CNBC reports that the total number of cases of Covidium difficile (Covid-19) in India 2019 exceeded 24 million, and the country is fighting a second wave of severe infections that are overwhelming the healthcare system.
Data released by the Indian government on Friday showed 343,144 new cases and at least 4,000 deaths in 24 hours. It was the third day in a row that the official death toll reached or exceeded 4,000.
Still, the daily cases are below the record 414,188 reported on May 7, but the pressure on hospitals has not eased. The report also suggests that the virus is spreading in rural India, where experts say the health care system is unable to cope with the surge in cases.
A professor at the Indian Institute of Technology Kanpur said Friday that India’s daily cases may have peaked.

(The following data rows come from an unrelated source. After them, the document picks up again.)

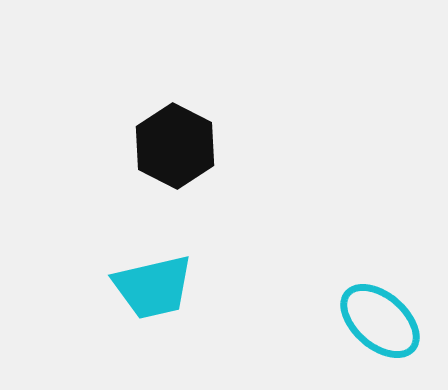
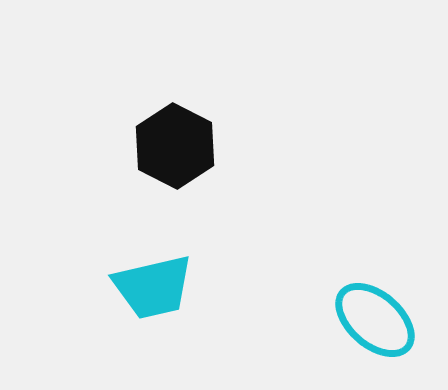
cyan ellipse: moved 5 px left, 1 px up
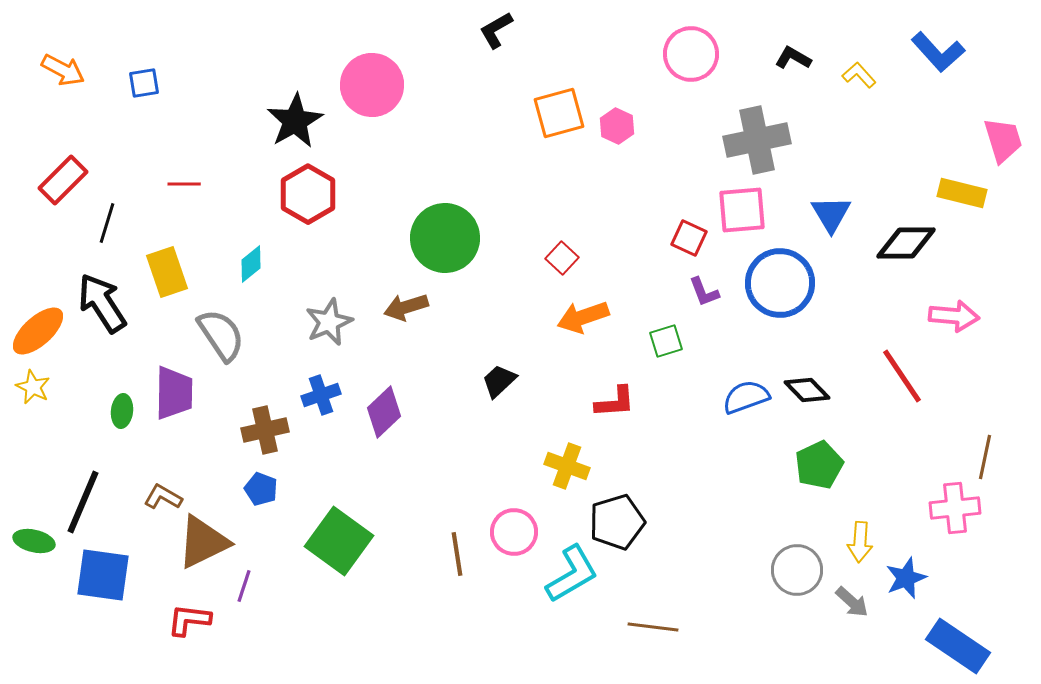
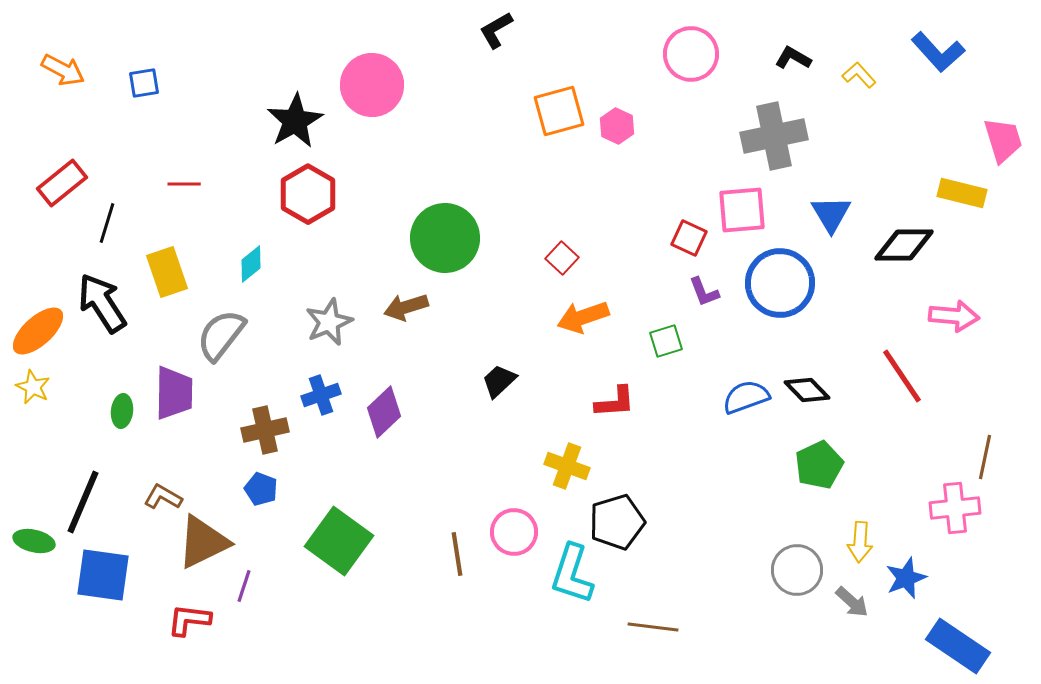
orange square at (559, 113): moved 2 px up
gray cross at (757, 140): moved 17 px right, 4 px up
red rectangle at (63, 180): moved 1 px left, 3 px down; rotated 6 degrees clockwise
black diamond at (906, 243): moved 2 px left, 2 px down
gray semicircle at (221, 335): rotated 108 degrees counterclockwise
cyan L-shape at (572, 574): rotated 138 degrees clockwise
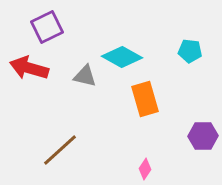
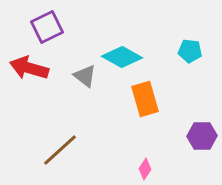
gray triangle: rotated 25 degrees clockwise
purple hexagon: moved 1 px left
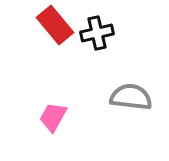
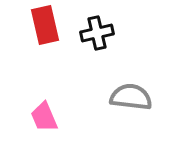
red rectangle: moved 10 px left; rotated 27 degrees clockwise
pink trapezoid: moved 9 px left; rotated 52 degrees counterclockwise
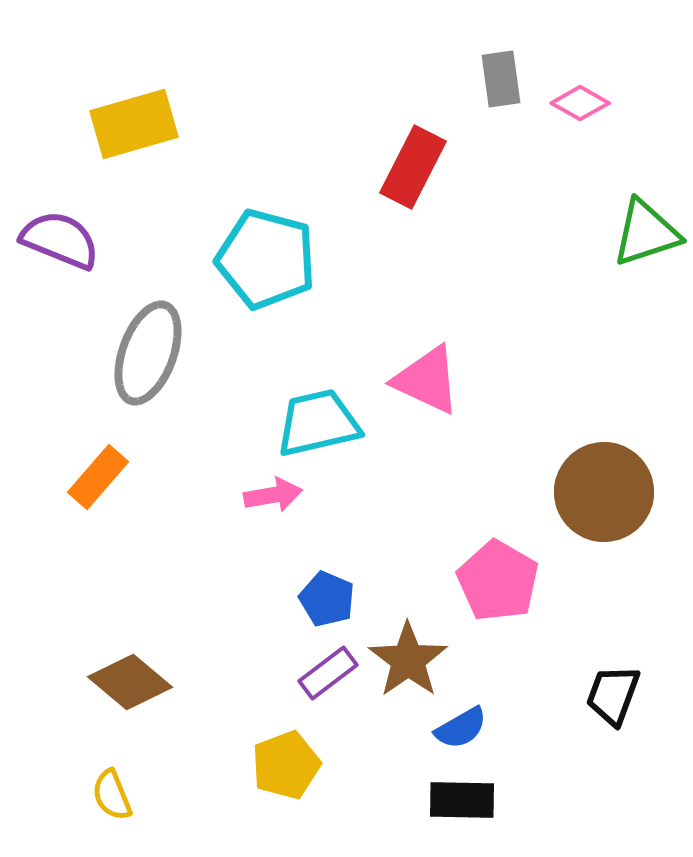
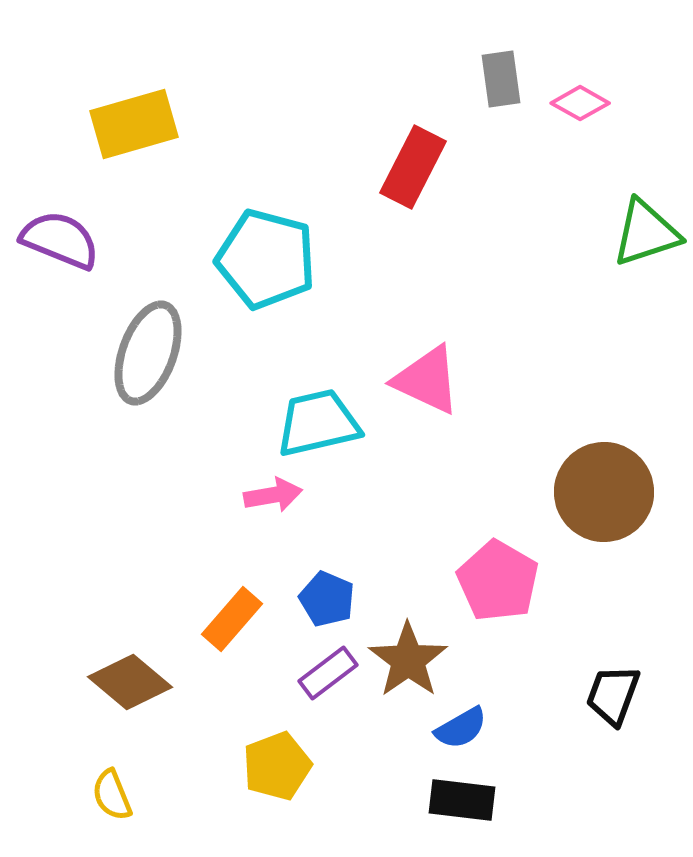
orange rectangle: moved 134 px right, 142 px down
yellow pentagon: moved 9 px left, 1 px down
black rectangle: rotated 6 degrees clockwise
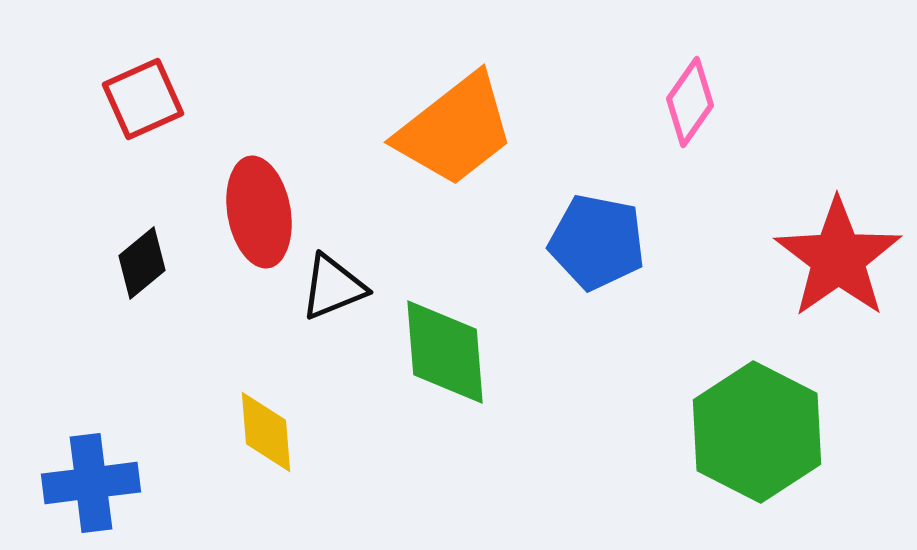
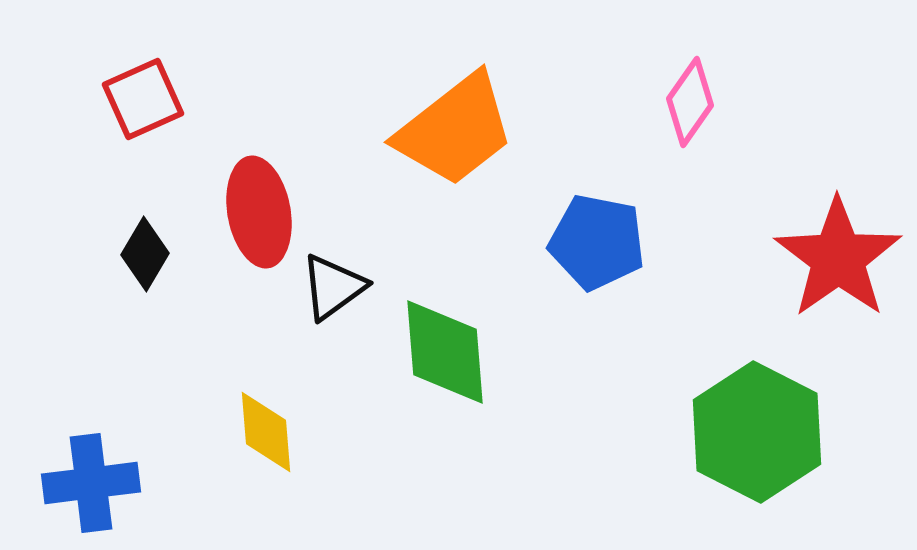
black diamond: moved 3 px right, 9 px up; rotated 20 degrees counterclockwise
black triangle: rotated 14 degrees counterclockwise
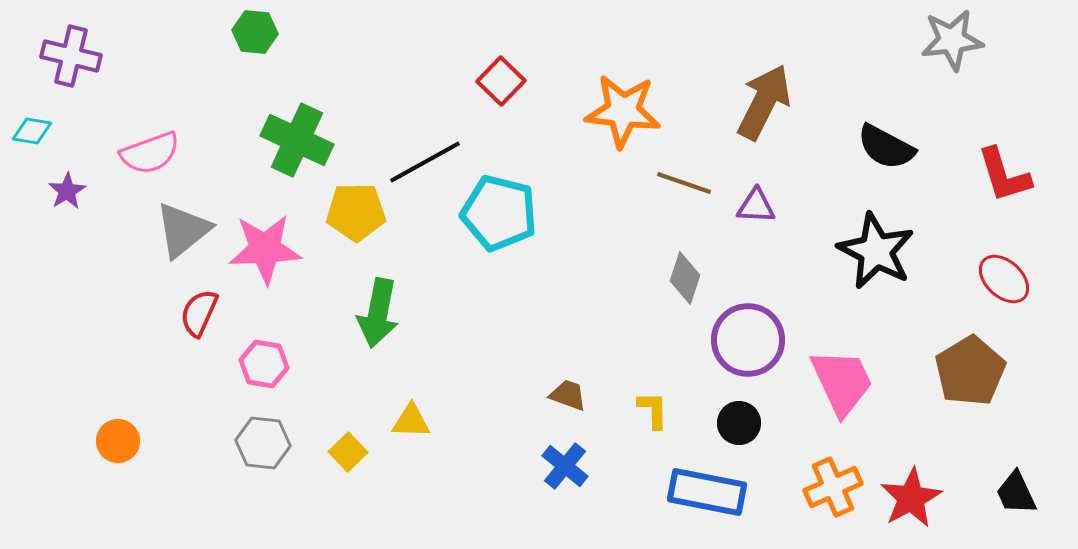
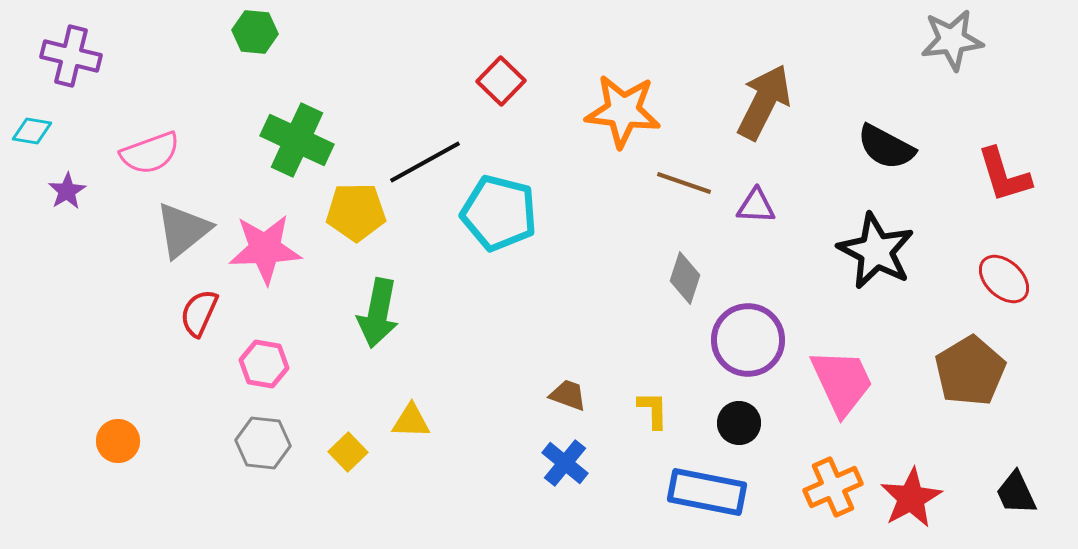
blue cross: moved 3 px up
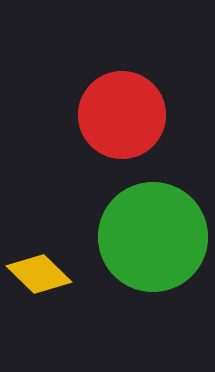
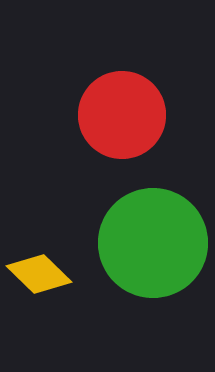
green circle: moved 6 px down
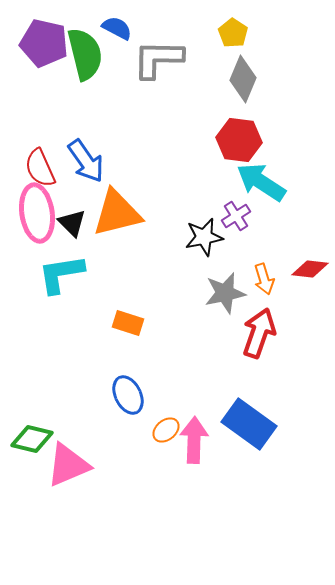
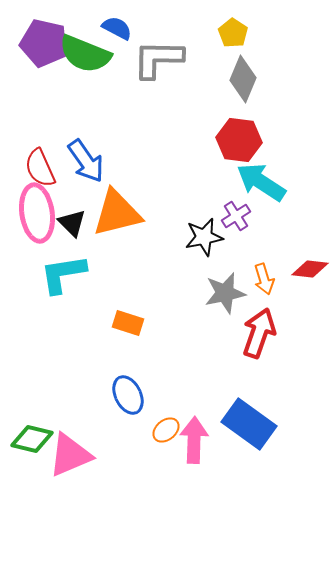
green semicircle: rotated 126 degrees clockwise
cyan L-shape: moved 2 px right
pink triangle: moved 2 px right, 10 px up
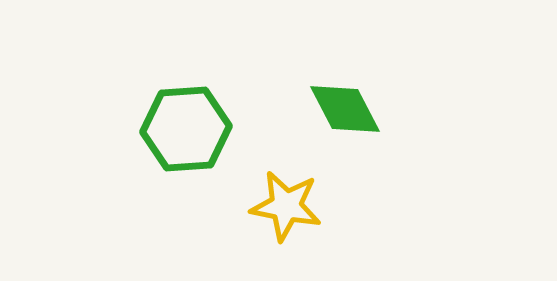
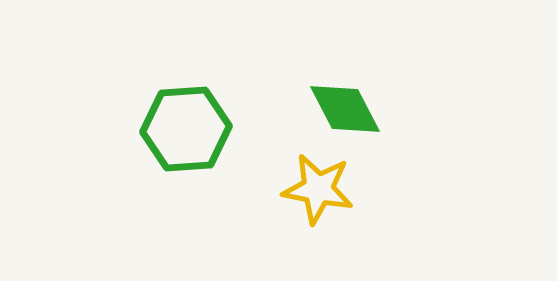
yellow star: moved 32 px right, 17 px up
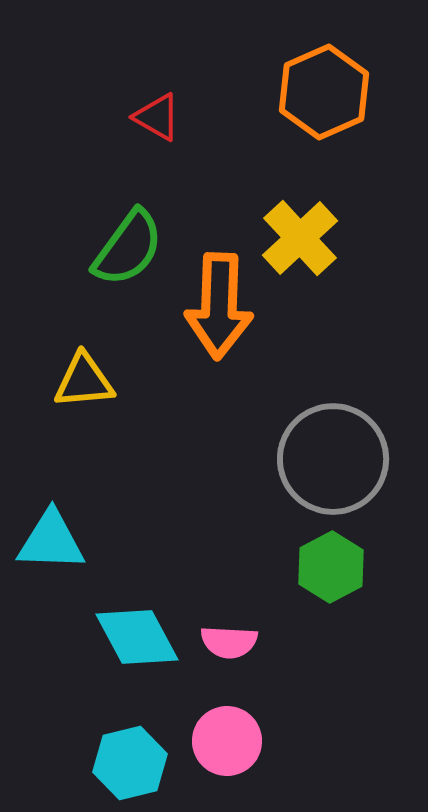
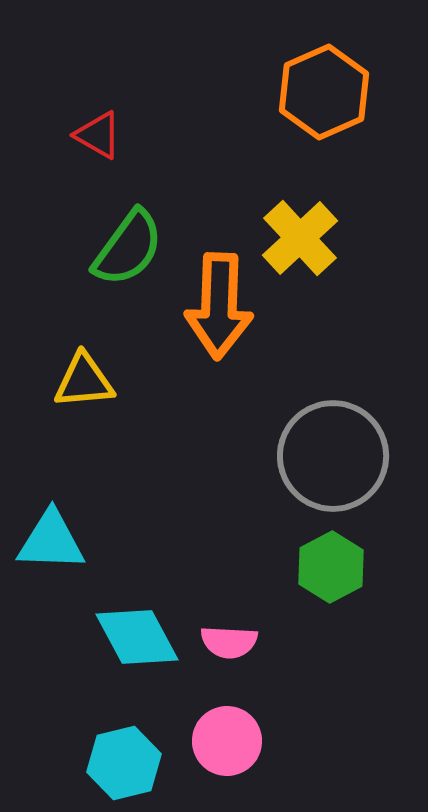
red triangle: moved 59 px left, 18 px down
gray circle: moved 3 px up
cyan hexagon: moved 6 px left
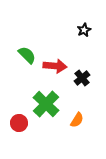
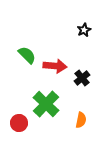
orange semicircle: moved 4 px right; rotated 21 degrees counterclockwise
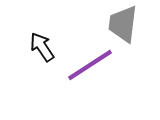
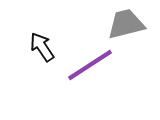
gray trapezoid: moved 3 px right; rotated 69 degrees clockwise
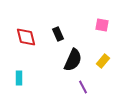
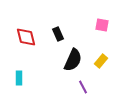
yellow rectangle: moved 2 px left
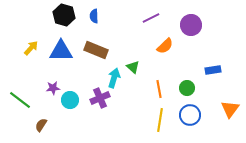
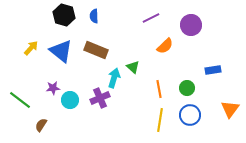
blue triangle: rotated 40 degrees clockwise
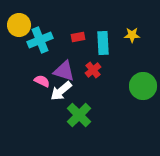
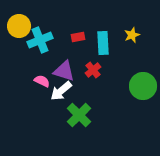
yellow circle: moved 1 px down
yellow star: rotated 21 degrees counterclockwise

According to our models, the number of new cases per day has gone beyond the peak and we are declining,” Manindra Agrawal, a professor of computer science and engineering at IIT Kanpur, said on CNBC’s “Street Signs Asia. “
He added that the number of active cases in India is also “very close to the peak” and will probably appear in the next few days, after which the situation may improve.
Agrawal co-authored a mathematical model of the epidemic called SUTRA (Susceptible, Undetected, Detected (Positive) and Removed Approach) with two scientists to predict the spread of coronavirus.
Previously, the model predicted that India’s second wave of the epidemic would peak in the third week of April, with daily cases likely to remain around 100,000. April was India’s worst month to date, with nearly 7 million cases officially reported and more than 48,000 deaths. Experts say the actual numbers could be much higher.
SUTRA scientists then said the model’s flaws are due to the changing nature of the Covid-19 virus.
According to the World Health Organization (WHO), several mutations, including B.1.617, which was first identified in India, may be partly responsible for the surge in the virus. In its assessment, the International Health Organization also said that mass gatherings and reduced compliance with public health and social measures may have contributed to the acceleration of cases.
The Hindu, an Indian news outlet, reported that some experts pointed out apparent flaws in the SUTRA model, including that its predictions are too variable to guide public policy for a second wave. Others outlined why India should be cautious about the mathematical model of Covid-19’s progress.
In an interview with CNBC, Agrawal said that according to SUTRA’s model, the second wave will be similar in intensity to the first wave and will peak at the end of April.
“That was the feedback we gave the government,” he added, “and while we got the location or timing of the peak more or less right, we didn’t get the intensity right.”
“No one could really measure the intensity of the waves, which surprised all of us,” Agrawal added. Indian officials are already eyeing a possible third wave of vaccinations as the government plans to bolster its mass vaccination program by increasing vaccine production.
K. VijayRaghavan, chief scientific adviser to the Indian government, said this month that “a third wave is inevitable given the high levels of virus being spread.”